# [Task instructions]
Please reproduce the listing below exactly, leaving out every picture.

# [Supplied records]
Content starts

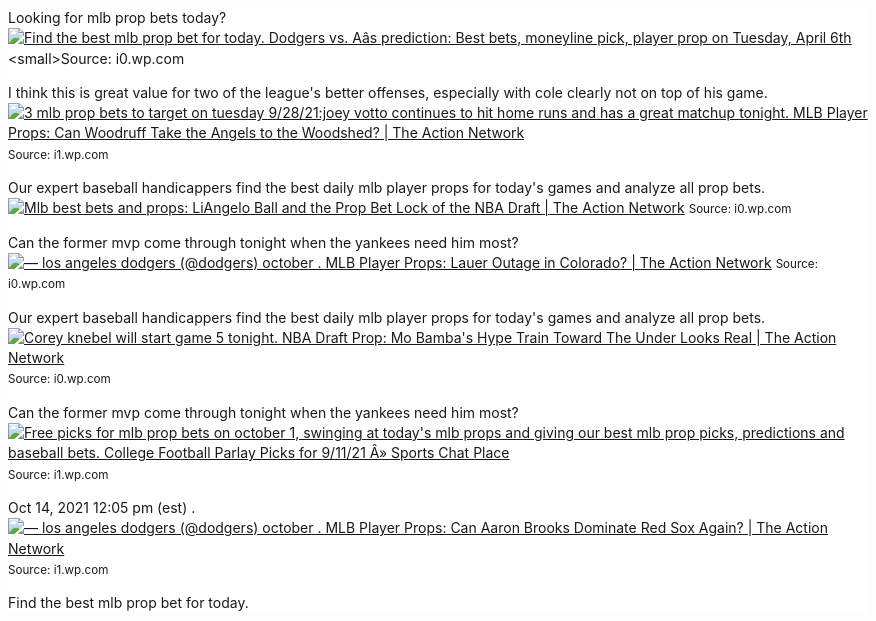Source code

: Looking for mlb prop bets today?
[![Find the best mlb prop bet for today. Dodgers vs. Aâs prediction: Best bets, moneyline pick, player prop on Tuesday, April 6th](https://i0.wp.com/tse2.mm.bing.net/th?id=OIP.UdEOlL0fqPDBBJsp_UeIbwHaE7&amp;pid=15.1 "Dodgers vs. Aâs prediction: Best bets, moneyline pick, player prop on Tuesday, April 6th")](https://i0.wp.com/cdn.vox-cdn.com/thumbor/X8aMgJq4QXtXH_bL5IMQeH-iVhM=/0x0:5804x3870/2420x1613/filters:focal(2613x0:3541x928)/cdn.vox-cdn.com/uploads/chorus_image/image/69085346/usa_today_15852916.0.jpg)
<small>Source: i0.wp.com</small>

I think this is great value for two of the league&#039;s better offenses, especially with cole clearly not on top of his game.
[![3 mlb prop bets to target on tuesday 9/28/21:joey votto continues to hit home runs and has a great matchup tonight. MLB Player Props: Can Woodruff Take the Angels to the Woodshed? | The Action Network](https://i0.wp.com/tse4.mm.bing.net/th?id=OIP.eMTFUW0ZmSiPU0wpUP4IJgHaEK&amp;pid=15.1 "MLB Player Props: Can Woodruff Take the Angels to the Woodshed? | The Action Network")](https://i1.wp.com/serverlessimageresize-imagebucket-1k649d8ug3han.s3.amazonaws.com/blog/2019/04/brandon-woodruff1.jpg)
<small>Source: i1.wp.com</small>

Our expert baseball handicappers find the best daily mlb player props for today&#039;s games and analyze all prop bets.
[![Mlb best bets and props: LiAngelo Ball and the Prop Bet Lock of the NBA Draft | The Action Network](https://i0.wp.com/tse1.mm.bing.net/th?id=OIP.1ygZjA85xQ36zoHLziIIHgHaEK&amp;pid=15.1 "LiAngelo Ball and the Prop Bet Lock of the NBA Draft | The Action Network")](https://i0.wp.com/images.actionnetwork.com/blog/2018/06/liangeloball_180621.jpg)
<small>Source: i0.wp.com</small>

Can the former mvp come through tonight when the yankees need him most?
[![— los angeles dodgers (@dodgers) october . MLB Player Props: Lauer Outage in Colorado? | The Action Network](https://i0.wp.com/tse3.mm.bing.net/th?id=OIP.t1Z7hjeWzlTWqnLtAO51QwHaEK&amp;pid=15.1 "MLB Player Props: Lauer Outage in Colorado? | The Action Network")](https://i0.wp.com/images.actionnetwork.com/blog/2019/05/eric-lauer.jpg)
<small>Source: i0.wp.com</small>

Our expert baseball handicappers find the best daily mlb player props for today&#039;s games and analyze all prop bets.
[![Corey knebel will start game 5 tonight. NBA Draft Prop: Mo Bamba&#039;s Hype Train Toward The Under Looks Real | The Action Network](https://i0.wp.com/tse4.mm.bing.net/th?id=OIP.YZeE9u8pf4Y1Fi-vq00pYgHaEK&amp;pid=15.1 "NBA Draft Prop: Mo Bamba&#039;s Hype Train Toward The Under Looks Real | The Action Network")](https://i0.wp.com/images.actionnetwork.com/blog/2018/06/MoBamba.jpg)
<small>Source: i0.wp.com</small>

Can the former mvp come through tonight when the yankees need him most?
[![Free picks for mlb prop bets on october 1, swinging at today&#039;s mlb props and giving our best mlb prop picks, predictions and baseball bets. College Football Parlay Picks for 9/11/21 Â» Sports Chat Place](https://i1.wp.com/tse2.mm.bing.net/th?id=OIP.8xFVsEmBiGJsi_XsmD549gHaEd&amp;pid=15.1 "College Football Parlay Picks for 9/11/21 Â» Sports Chat Place")](https://i1.wp.com/sportschatplace.com/wp-content/uploads/2021/09/USATSI_16690519-780x470.jpg)
<small>Source: i1.wp.com</small>

Oct 14, 2021 12:05 pm (est) .
[![— los angeles dodgers (@dodgers) october . MLB Player Props: Can Aaron Brooks Dominate Red Sox Again? | The Action Network](https://i1.wp.com/tse3.mm.bing.net/th?id=OIP.96CKNPRLO8bKvb36F3WR4AHaDt&amp;pid=15.1 "MLB Player Props: Can Aaron Brooks Dominate Red Sox Again? | The Action Network")](https://i1.wp.com/images.actionnetwork.com/800x400/blog/2019/04/sanfran_2019430.jpg)
<small>Source: i1.wp.com</small>

Find the best mlb prop bet for today.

Content ends

# [Response area]
Source code

: Looking for mlb prop bets today?
[![Find the best mlb prop bet for today. Dodgers vs. Aâs prediction: Best bets, moneyline pick, player prop on Tuesday, April 6th](https://i0.wp.com/tse2.mm.bing.net/th?id=OIP.UdEOlL0fqPDBBJsp_UeIbwHaE7&amp;pid=15.1 "Dodgers vs. Aâs prediction: Best bets, moneyline pick, player prop on Tuesday, April 6th")](https://i0.wp.com/cdn.vox-cdn.com/thumbor/X8aMgJq4QXtXH_bL5IMQeH-iVhM=/0x0:5804x3870/2420x1613/filters:focal(2613x0:3541x928)/cdn.vox-cdn.com/uploads/chorus_image/image/69085346/usa_today_15852916.0.jpg)
<small>Source: i0.wp.com</small>

I think this is great value for two of the league&#039;s better offenses, especially with cole clearly not on top of his game.
[![3 mlb prop bets to target on tuesday 9/28/21:joey votto continues to hit home runs and has a great matchup tonight. MLB Player Props: Can Woodruff Take the Angels to the Woodshed? | The Action Network](https://i0.wp.com/tse4.mm.bing.net/th?id=OIP.eMTFUW0ZmSiPU0wpUP4IJgHaEK&amp;pid=15.1 "MLB Player Props: Can Woodruff Take the Angels to the Woodshed? | The Action Network")](https://i1.wp.com/serverlessimageresize-imagebucket-1k649d8ug3han.s3.amazonaws.com/blog/2019/04/brandon-woodruff1.jpg)
<small>Source: i1.wp.com</small>

Our expert baseball handicappers find the best daily mlb player props for today&#039;s games and analyze all prop bets.
[![Mlb best bets and props: LiAngelo Ball and the Prop Bet Lock of the NBA Draft | The Action Network](https://i0.wp.com/tse1.mm.bing.net/th?id=OIP.1ygZjA85xQ36zoHLziIIHgHaEK&amp;pid=15.1 "LiAngelo Ball and the Prop Bet Lock of the NBA Draft | The Action Network")](https://i0.wp.com/images.actionnetwork.com/blog/2018/06/liangeloball_180621.jpg)
<small>Source: i0.wp.com</small>

Can the former mvp come through tonight when the yankees need him most?
[![— los angeles dodgers (@dodgers) october . MLB Player Props: Lauer Outage in Colorado? | The Action Network](https://i0.wp.com/tse3.mm.bing.net/th?id=OIP.t1Z7hjeWzlTWqnLtAO51QwHaEK&amp;pid=15.1 "MLB Player Props: Lauer Outage in Colorado? | The Action Network")](https://i0.wp.com/images.actionnetwork.com/blog/2019/05/eric-lauer.jpg)
<small>Source: i0.wp.com</small>

Our expert baseball handicappers find the best daily mlb player props for today&#039;s games and analyze all prop bets.
[![Corey knebel will start game 5 tonight. NBA Draft Prop: Mo Bamba&#039;s Hype Train Toward The Under Looks Real | The Action Network](https://i0.wp.com/tse4.mm.bing.net/th?id=OIP.YZeE9u8pf4Y1Fi-vq00pYgHaEK&amp;pid=15.1 "NBA Draft Prop: Mo Bamba&#039;s Hype Train Toward The Under Looks Real | The Action Network")](https://i0.wp.com/images.actionnetwork.com/blog/2018/06/MoBamba.jpg)
<small>Source: i0.wp.com</small>

Can the former mvp come through tonight when the yankees need him most?
[![Free picks for mlb prop bets on october 1, swinging at today&#039;s mlb props and giving our best mlb prop picks, predictions and baseball bets. College Football Parlay Picks for 9/11/21 Â» Sports Chat Place](https://i1.wp.com/tse2.mm.bing.net/th?id=OIP.8xFVsEmBiGJsi_XsmD549gHaEd&amp;pid=15.1 "College Football Parlay Picks for 9/11/21 Â» Sports Chat Place")](https://i1.wp.com/sportschatplace.com/wp-content/uploads/2021/09/USATSI_16690519-780x470.jpg)
<small>Source: i1.wp.com</small>

Oct 14, 2021 12:05 pm (est) .
[![— los angeles dodgers (@dodgers) october . MLB Player Props: Can Aaron Brooks Dominate Red Sox Again? | The Action Network](https://i1.wp.com/tse3.mm.bing.net/th?id=OIP.96CKNPRLO8bKvb36F3WR4AHaDt&amp;pid=15.1 "MLB Player Props: Can Aaron Brooks Dominate Red Sox Again? | The Action Network")](https://i1.wp.com/images.actionnetwork.com/800x400/blog/2019/04/sanfran_2019430.jpg)
<small>Source: i1.wp.com</small>

Find the best mlb prop bet for today.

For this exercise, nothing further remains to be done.